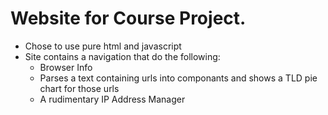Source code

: # Website for Course Project.
- Chose to use pure html and javascript
- Site contains a navigation that do the following:
    - Browser Info
    - Parses a text containing urls into componants and shows a TLD pie chart for those urls
    - A rudimentary IP Address Manager
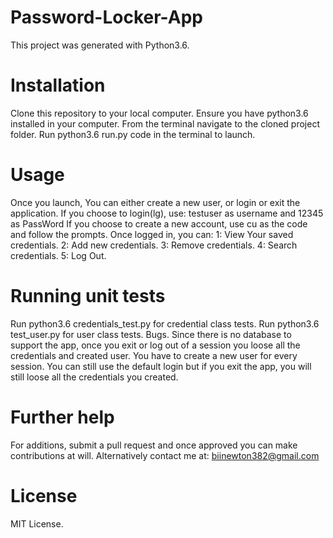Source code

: # Password-Locker-App

This project was generated with Python3.6.

# Installation
Clone this repository to your local computer.
Ensure you have python3.6 installed in your computer.
From the terminal navigate to the cloned project folder.
Run python3.6 run.py code in the terminal to launch.
# Usage
Once you launch, You can either create a new user, or login or exit the application.
If you choose to login(lg), use: testuser as username and 12345 as PassWord
If you choose to create a new account, use cu as the code and follow the prompts.
Once logged in, you can:
     1: View Your saved credentials.
     2: Add new credentials.
     3: Remove credentials.
     4: Search credentials.
     5: Log Out.
# Running unit tests
Run python3.6 credentials_test.py for credential class tests.
Run python3.6 test_user.py for user class tests.
Bugs.
Since there is no database to support the app, once you exit or log out of a session you loose all the credentials and created user. You have to create a new user for every session. You can still use the default login but if you exit the app, you will still loose all the credentials you created.

# Further help
For additions, submit a pull request and once approved you can make contributions at will. Alternatively contact me at: biinewton382@gmail.com

# License
MIT License.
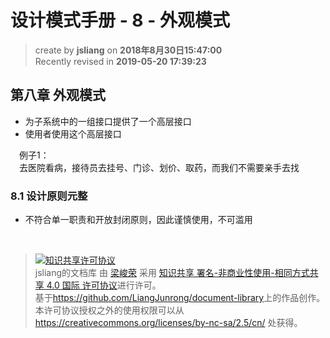 设计模式手册 - 8 - 外观模式
===

> create by **jsliang** on **2018年8月30日15:47:00**  
> Recently revised in **2019-05-20 17:39:23**

## 第八章 外观模式
* 为子系统中的一组接口提供了一个高层接口
* 使用者使用这个高层接口

&emsp;例子1：  
&emsp;去医院看病，接待员去挂号、门诊、划价、取药，而我们不需要亲手去找

### 8.1 设计原则元整
* 不符合单一职责和开放封闭原则，因此谨慎使用，不可滥用

<br>

> <a rel="license" href="http://creativecommons.org/licenses/by-nc-sa/4.0/"><img alt="知识共享许可协议" style="border-width:0" src="https://i.creativecommons.org/l/by-nc-sa/4.0/88x31.png" /></a><br /><span xmlns:dct="http://purl.org/dc/terms/" property="dct:title">jsliang的文档库</span> 由 <a xmlns:cc="http://creativecommons.org/ns#" href="https://github.com/LiangJunrong/document-library" property="cc:attributionName" rel="cc:attributionURL">梁峻荣</a> 采用 <a rel="license" href="http://creativecommons.org/licenses/by-nc-sa/4.0/">知识共享 署名-非商业性使用-相同方式共享 4.0 国际 许可协议</a>进行许可。<br />基于<a xmlns:dct="http://purl.org/dc/terms/" href="https://github.com/LiangJunrong/document-library" rel="dct:source">https://github.com/LiangJunrong/document-library</a>上的作品创作。<br />本许可协议授权之外的使用权限可以从 <a xmlns:cc="http://creativecommons.org/ns#" href="https://creativecommons.org/licenses/by-nc-sa/2.5/cn/" rel="cc:morePermissions">https://creativecommons.org/licenses/by-nc-sa/2.5/cn/</a> 处获得。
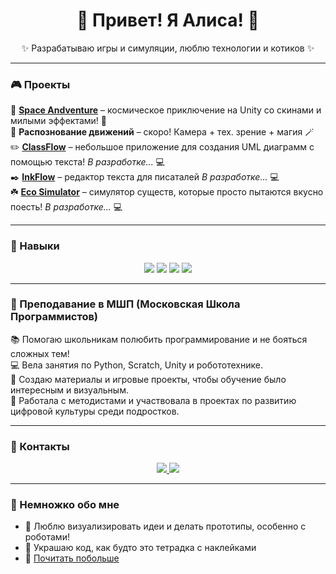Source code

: <h1 align="center">🌸 Привет! Я Алиса! 🐣</h1>
<p align="center">✨ Разрабатываю игры и симуляции, люблю технологии и котиков ✨</p>

---

### 🎮 Проекты

🌌 [**Space Andventure**](https://github.com/reolis/Space-Andventure) – космическое приключение на Unity со скинами и милыми эффектами! 🚀<br>
🦾 **Распознование движений** – скоро! Камера + тех. зрение + магия 🪄<br>
✏️ [**ClassFlow**](https://github.com/reolis/ClassFlow) – небольшое приложение для создания UML диаграмм с помощью текста! *В разработке...* 💻<br>
✒️ [**InkFlow**](https://github.com/reolis/InkFlow) – редактор текста для писаталей *В разработке...* 💻<br>
☘️ [**Eco Simulator**](https://github.com/reolis/Eco-Simulator) – симулятор существ, которые просто пытаются вкусно поесть! *В разработке...* 💻

---

### 💖 Навыки

<p align="center">
  <img src="https://img.shields.io/badge/-Python-ffcce0?style=for-the-badge&logo=python&logoColor=white">
  <img src="https://img.shields.io/badge/-Unity-dcd6f7?style=for-the-badge&logo=unity&logoColor=black">
  <img src="https://img.shields.io/badge/-C%23-c3bef0?style=for-the-badge&logo=csharp&logoColor=white">
  <img src="https://img.shields.io/badge/-Java-f3c7e9?style=for-the-badge&logo=java&logoColor=white">
</p>

---

### 🏫 Преподавание в МШП (Московская Школа Программистов)

📚 Помогаю школьникам полюбить программирование и не бояться сложных тем!<br>
💻 Вела занятия по Python, Scratch, Unity и робототехнике.<br>
🎨 Создаю материалы и игровые проекты, чтобы обучение было интересным и визуальным.<br>
🧩 Работала с методистами и участвовала в проектах по развитию цифровой культуры среди подростков.

---

### 🌷 Контакты

<p align="center">
  <a href="https://t.me/reoliss">
    <img src="https://img.shields.io/badge/Telegram-ffe0f0?style=for-the-badge&logo=telegram&logoColor=0088cc">
  </a>
  <a href="mailto:reolisguin@gmail.com">
    <img src="https://img.shields.io/badge/Gmail-fde2e4?style=for-the-badge&logo=gmail&logoColor=red">
  </a>
</p>

---

### 🐾 Немножко обо мне

- 🧠 Люблю визуализировать идеи и делать прототипы, особенно с роботами!
- 🎨 Украшаю код, как будто это тетрадка с наклейками
- 💌 [Почитать побольше](https://drive.google.com/file/d/1n4xLlsGi0VIipXb5CNbzu8YIPHt4lZwl/view?usp=sharing)
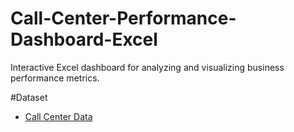 # Call-Center-Performance-Dashboard-Excel
Interactive Excel dashboard for analyzing and visualizing business performance metrics.

#Dataset
- <a href = "https://github.com/sathwik-cherukuri/Call-Center-Performance-Dashboard-Excel/blob/main/excel-portfolio-project.xlsx">Call Center Data</a>
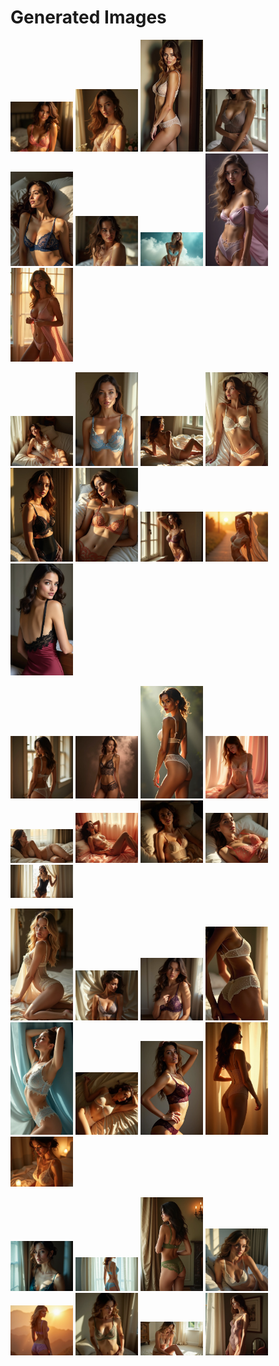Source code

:# Generated Images



<img src="2025_07_04_01.webp" width="100"/> <img src="2025_07_04_02.webp" width="100"/> <img src="2025_07_04_03.webp" width="100"/> <img src="2025_07_04_04.webp" width="100"/> <img src="2025_07_04_05.webp" width="100"/> <img src="2025_07_04_06.webp" width="100"/> <img src="2025_07_04_07.webp" width="100"/> <img src="2025_07_04_08.webp" width="100"/> <img src="2025_07_04_09.webp" width="100"/>

<img src="2025_07_04_10.webp" width="100"/> <img src="2025_07_04_11.webp" width="100"/> <img src="2025_07_04_12.webp" width="100"/> <img src="2025_07_04_13.webp" width="100"/> <img src="2025_07_04_14.webp" width="100"/> <img src="2025_07_04_15.webp" width="100"/> <img src="2025_07_04_16.webp" width="100"/> <img src="2025_07_04_17.webp" width="100"/> <img src="2025_07_04_18.webp" width="100"/>

<img src="2025_07_04_19.webp" width="100"/> <img src="2025_07_04_20.webp" width="100"/> <img src="2025_07_04_21.webp" width="100"/> <img src="2025_07_04_22.webp" width="100"/> <img src="2025_07_04_23.webp" width="100"/> <img src="2025_07_04_24.webp" width="100"/> <img src="2025_07_04_25.webp" width="100"/> <img src="2025_07_04_26.webp" width="100"/> <img src="2025_07_04_27.webp" width="100"/>

<img src="2025_07_04_28.webp" width="100"/> <img src="2025_07_04_29.webp" width="100"/> <img src="2025_07_04_30.webp" width="100"/> <img src="2025_07_04_31.webp" width="100"/> <img src="2025_07_04_32.webp" width="100"/> <img src="2025_07_04_33.webp" width="100"/> <img src="2025_07_04_34.webp" width="100"/> <img src="2025_07_04_35.webp" width="100"/> <img src="2025_07_04_36.webp" width="100"/>

<img src="2025_07_04_37.webp" width="100"/> <img src="2025_07_04_38.webp" width="100"/> <img src="2025_07_04_39.webp" width="100"/> <img src="2025_07_04_40.webp" width="100"/> <img src="2025_07_04_41.webp" width="100"/> <img src="2025_07_04_42.webp" width="100"/> <img src="2025_07_04_43.webp" width="100"/> <img src="2025_07_04_44.webp" width="100"/>
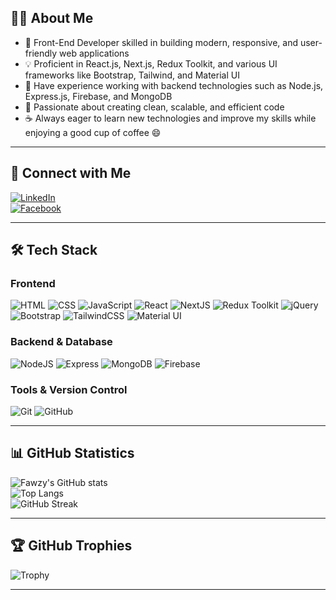 ## 👨‍💻 About Me
- 🌱 Front-End Developer skilled in building modern, responsive, and user-friendly web applications  
- 💡 Proficient in React.js, Next.js, Redux Toolkit, and various UI frameworks like Bootstrap, Tailwind, and Material UI  
- 🚀 Have experience working with backend technologies such as Node.js, Express.js, Firebase, and MongoDB  
- 🎯 Passionate about creating clean, scalable, and efficient code  
- ☕ Always eager to learn new technologies and improve my skills while enjoying a good cup of coffee 😄  

---

## 🔗 Connect with Me
[![LinkedIn](https://img.shields.io/badge/LinkedIn-0077B5?style=for-the-badge&logo=linkedin&logoColor=white)](https://www.linkedin.com/in/fawzy-basuony-0592b32a6/)  
[![Facebook](https://img.shields.io/badge/Facebook-1877F2?style=for-the-badge&logo=facebook&logoColor=white)](https://www.facebook.com/)  

---

## 🛠 Tech Stack  

### Frontend  
![HTML](https://img.shields.io/badge/HTML5-E34F26?style=for-the-badge&logo=html5&logoColor=white)
![CSS](https://img.shields.io/badge/CSS3-1572B6?style=for-the-badge&logo=css3&logoColor=white)
![JavaScript](https://img.shields.io/badge/JavaScript-F7DF1E?style=for-the-badge&logo=javascript&logoColor=black)
![React](https://img.shields.io/badge/React-20232A?style=for-the-badge&logo=react&logoColor=61DAFB)
![NextJS](https://img.shields.io/badge/Next.js-000000?style=for-the-badge&logo=nextdotjs&logoColor=white)
![Redux Toolkit](https://img.shields.io/badge/Redux_Toolkit-764ABC?style=for-the-badge&logo=redux&logoColor=white)
![jQuery](https://img.shields.io/badge/jQuery-0769AD?style=for-the-badge&logo=jquery&logoColor=white)
![Bootstrap](https://img.shields.io/badge/Bootstrap-563D7C?style=for-the-badge&logo=bootstrap&logoColor=white)
![TailwindCSS](https://img.shields.io/badge/Tailwind_CSS-38B2AC?style=for-the-badge&logo=tailwind-css&logoColor=white)
![Material UI](https://img.shields.io/badge/Material_UI-0081CB?style=for-the-badge&logo=mui&logoColor=white)

### Backend & Database  
![NodeJS](https://img.shields.io/badge/Node.js-43853D?style=for-the-badge&logo=node-dot-js&logoColor=white)
![Express](https://img.shields.io/badge/Express.js-404D59?style=for-the-badge)
![MongoDB](https://img.shields.io/badge/MongoDB-4EA94B?style=for-the-badge&logo=mongodb&logoColor=white)
![Firebase](https://img.shields.io/badge/Firebase-FFCA28?style=for-the-badge&logo=firebase&logoColor=black)

### Tools & Version Control  
![Git](https://img.shields.io/badge/GIT-E44C30?style=for-the-badge&logo=git&logoColor=white)
![GitHub](https://img.shields.io/badge/GitHub-100000?style=for-the-badge&logo=github&logoColor=white)

---

## 📊 GitHub Statistics  

![Fawzy's GitHub stats](https://github-readme-stats.vercel.app/api?Fawzybasuony&show_icons=true&theme=radical)  
![Top Langs](https://github-readme-stats.vercel.app/api/top-langs/?Fawzybasuony&layout=compact&theme=radical)  
![GitHub Streak](https://github-readme-streak-stats.herokuapp.com/?Fawzybasuony&theme=radical&hide_border=false)  

---

## 🏆 GitHub Trophies  

![Trophy](https://github-profile-trophy.vercel.app/?Fawzybasuony&theme=radical&no-frame=false&no-bg=true&margin-w=4)  

 
 
---
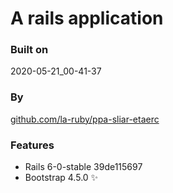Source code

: 
# A rails application

### Built on
2020-05-21_00-41-37

### By
[github.com/la-ruby/ppa-sliar-etaerc](https://github.com/la-ruby/ppa-sliar-etaerc/blob/ab608a0/create-rails-app)

### Features

+ Rails 6-0-stable 39de115697
+ Bootstrap 4.5.0 :sparkles:


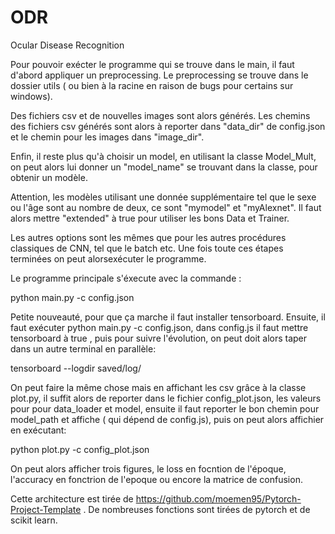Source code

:# ODR
Ocular Disease Recognition

Pour pouvoir exécter le programme qui se trouve dans le main, il faut d'abord appliquer un preprocessing.
Le preprocessing se trouve dans le dossier utils ( ou bien à la racine en raison de bugs pour certains sur windows).

Des fichiers csv et de nouvelles images sont alors générés. Les chemins des fichiers csv générés sont alors à reporter dans "data_dir" de config.json et le chemin pour les images dans "image_dir".

Enfin, il reste plus qu'à choisir un model, en utilisant la classe Model_Mult, on peut alors lui donner un "model_name" se trouvant dans la classe, pour obtenir un modèle.

Attention, les modèles utilisant une donnée supplémentaire tel que le sexe ou l'âge sont au nombre de deux, ce sont "mymodel" et "myAlexnet". Il faut alors mettre "extended" à true pour utiliser les bons Data et Trainer.

Les autres options sont les mêmes que pour les autres procédures classiques de CNN, tel que le batch etc.
Une fois toute ces étapes terminées on peut alorsexécuter le programme.

Le programme principale s'éxecute avec la commande : 

python main.py -c config.json


Petite nouveauté, pour que ça marche il faut installer tensorboard.
Ensuite, il faut exécuter python main.py -c config.json, dans config.js il faut mettre tensorboard à true , puis pour suivre l'évolution, on peut doit alors taper dans un autre terminal en parallèle:

tensorboard --logdir saved/log/

On peut faire la même chose mais en affichant les csv grâce à la classe plot.py, il suffit alors de reporter dans le fichier config_plot.json, les valeurs pour pour data_loader et model, ensuite il faut reporter le bon chemin pour model_path et affiche ( qui dépend de config.js), puis on peut alors affichier en exécutant:

python plot.py -c config_plot.json

On peut alors afficher trois figures, le loss en focntion de l'époque, l'accuracy en fonctrion de l'epoque ou encore la matrice de confusion.

Cette architecture est tirée de https://github.com/moemen95/Pytorch-Project-Template .
De nombreuses fonctions sont tirées de pytorch et de scikit learn.
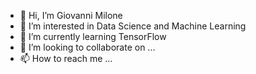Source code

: - 👋 Hi, I’m Giovanni Milone
- 👀 I’m interested in Data Science and Machine Learning
- 🌱 I’m currently learning TensorFlow
- 💞️ I’m looking to collaborate on ...
- 📫 How to reach me ...

<!---
Archstetics/Archstetics is a ✨ special ✨ repository because its `README.md` (this file) appears on your GitHub profile.
You can click the Preview link to take a look at your changes.
--->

_About this exercise_.
Going through the data, tally the lines containing "technologies" and report only the result.

_Response to the task_.
2